Needless to say, this isn't a defence of the named and shamed, who are no doubt dreadful little chisellers. I'm afraid I'm one of those ineffably dreary sorts who doesn't pay cash in hand, gladly operates as well as submits to PAYE, and really can't be doing with tax avoiders at all. Blah, blah, blah. But for all my easy-won goody goody-ness, I pretty much need to know that every last megacorp doing business in our land has paid every last penny they owe before we start boasting about having nailed Cool Cutz, or Headmasterz, or whatever hair-based pun adorns this chap's salon lintel.
Predictably, this isn't the line HMRC's Treasury overlords have gone with, as Treasury minister David Gauke once again suggested that tax avoiders have nowhere to hide. (Except in plain sight, as some of Britain's most successful companies.)
Are you convinced by Mr Gauke? I can't help feeling that as a former corporate tax lawyer, married to a corporate tax lawyer, and a chap who used taxpayers' money for stamp duty on his second home move, he is somewhat miscast as the Simon Wiesenthal of hunting down tax avoiders.
I suppose he thinks getting on the airwaves to big up the HMRC list counts as Being Seen To Be Doing Something, as do his underlings in the Revenue themselves. Yet, as a piece of political theatre, this outing feels marginally less successful than Sooty and Sweep's production of One for the Road. There has been a huge and exhilarating outpouring of anger over tax avoidance over the past year, as the issue has moved closer to the centre of the stage than it has been in decades. To say that HMRC publishing a list of nine small businesses squanders that goodwill feels something of an understatement.
What is the intended message, if we may flatter the stunt in that way? That if HMRC look after the little people then the big people will look after themselves? You can't deny it's working. The big people seem to be looking after themselves very well indeed, and though this stunningly misdirected exercise stops just shy of congratulating the major multinationals who avoid tax, the indication of where the Revenue's focus lies effectively does just that.
If I were a mischievous billionaire I would stage a piece of political theatre myself. I would find out whichever hotshot tax lawyers act for Starbucks or Google, and hire them at vast expense to defend the likes of the pipe-fitter and the grocer. They'd end up getting a £300,000 rebate, which would make the point about the real problem more eloquently than Gauke and his cabinet seniors ever could. Certainly more than they'd ever care to, on this evidence.

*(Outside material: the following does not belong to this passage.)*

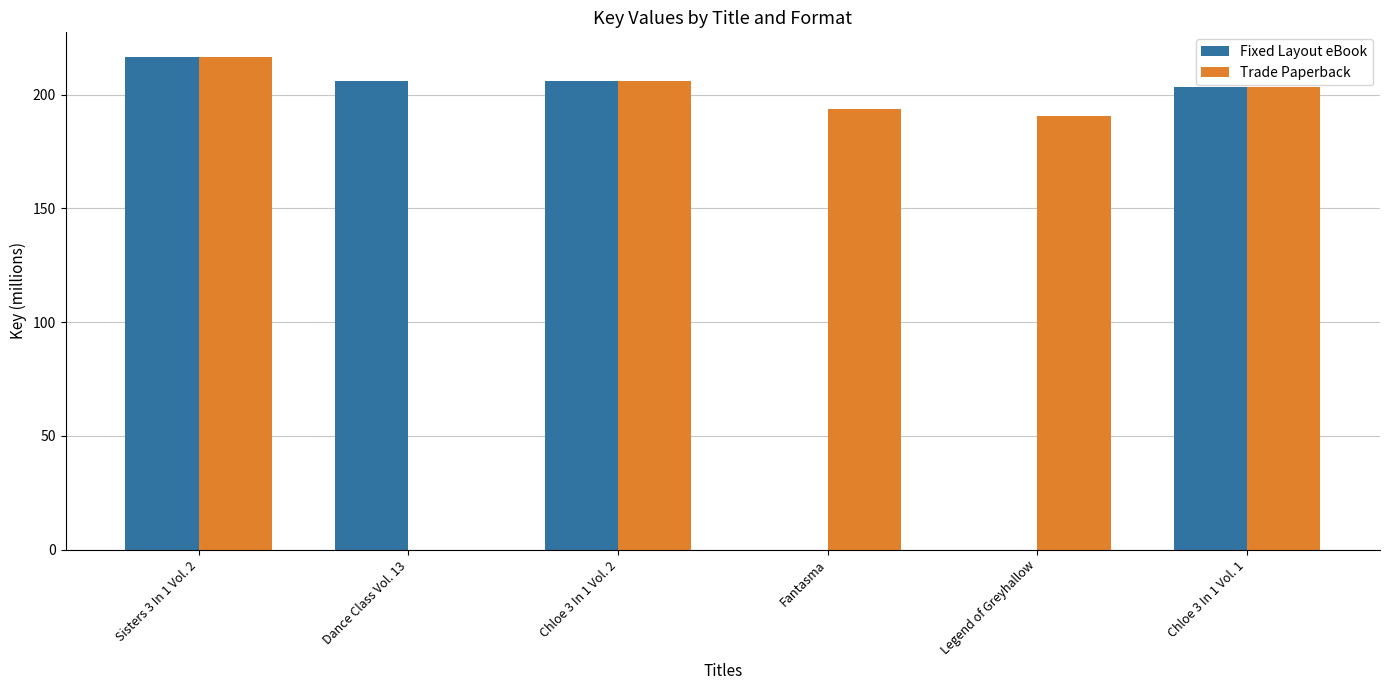

Which series changed the most between Dance Class Vol. 13 and Chloe 3 In 1 Vol. 2?

Trade Paperback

As for the Revenue, it takes a special sort of flat-footedness to snatch defeat from the jaws of moral victory – but ultimately we must remember the calibre of the organisation with which we are dealing here. I merely pass on to you the tale of one self-employed friend, who was relentlessly pursued over a mystery cheque of around £2,750 that she had written and could not – a long time after the event – explain. She couldn't find the stub, the bank had somehow lost the details, and the investigating Revenue official was under the impression that she had written it as some kind of tax dodge. What kind was unclear, but he wanted to know what she was hiding. After two or three years of this, he brought his investigation to a graceless close. It had emerged that the cheque in question had in fact been paid to one HMRC, in settlement of income tax. Which should give the likes of Amazon a flavour of the worthiness of their foe.